I'm not convinced the approach you propose here have the same security
problems as having one Unicode string translate into different bit
strings dependening on which Unicode version stringprep uses.  In
fact, I believe your proposed solution guarantees security at the
expense of breaking backwards compatibility, which sounds like good
engineering to me.

>> but unfortunately neither IDN nor IETF has any voting powers (which
>> suggest a methodological problem).
>
> Why would IDN have voting powers here? You don't expect the
> UTC or SC2/WG2 to have voting powers in an IDN working group, do you?
>
> As for the IETF, the UTC and the IETF have a *liaison* relationship.

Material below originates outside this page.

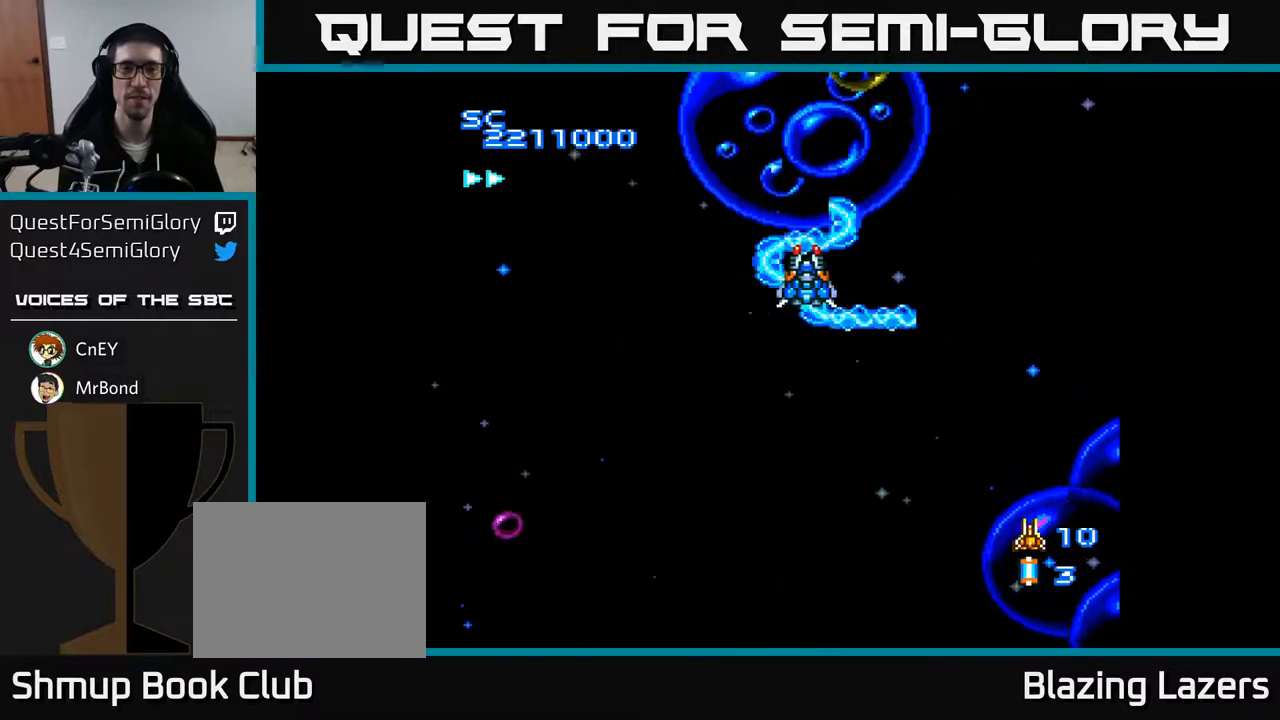
{"buttons": ["A"], "right_stick": "center", "events": []}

> The UTC immediately informed the IETF liaison about this ballot, because it
> knew this was an important issue that IETF participants are
> concerned about. That is why this discussion has migrated over
> to interested parties on the IDN list who have worked on IDNA
> and stringprep.
>
> But the buck has to stop somewhere. Ultimately the UTC and WG2
> are responsible for the CJK compatibility character mapping
> tables. So those committees have to take the relevant votes,
> and if they end up standardizing errors, also have to take
> the relevant knocks when they go to fix the errors.
>
> To influence the actual *voting* on this (or other issues),
> one works through the UTC voting member representatives in
> the UTC case, or one works through the national bodies
> participating in SC2 in the SC2/WG2 case.

My point was that if IDN wanted to influence the character set, and
decomposition tables in particular, it should not have referenced UTC
standards; it was a remark targetted against IDN, not UTC.  But that
is an entirely different discussion.  UTC and SC2/WG2 do have the same
voting powers as all other IDN WG participants have, btw.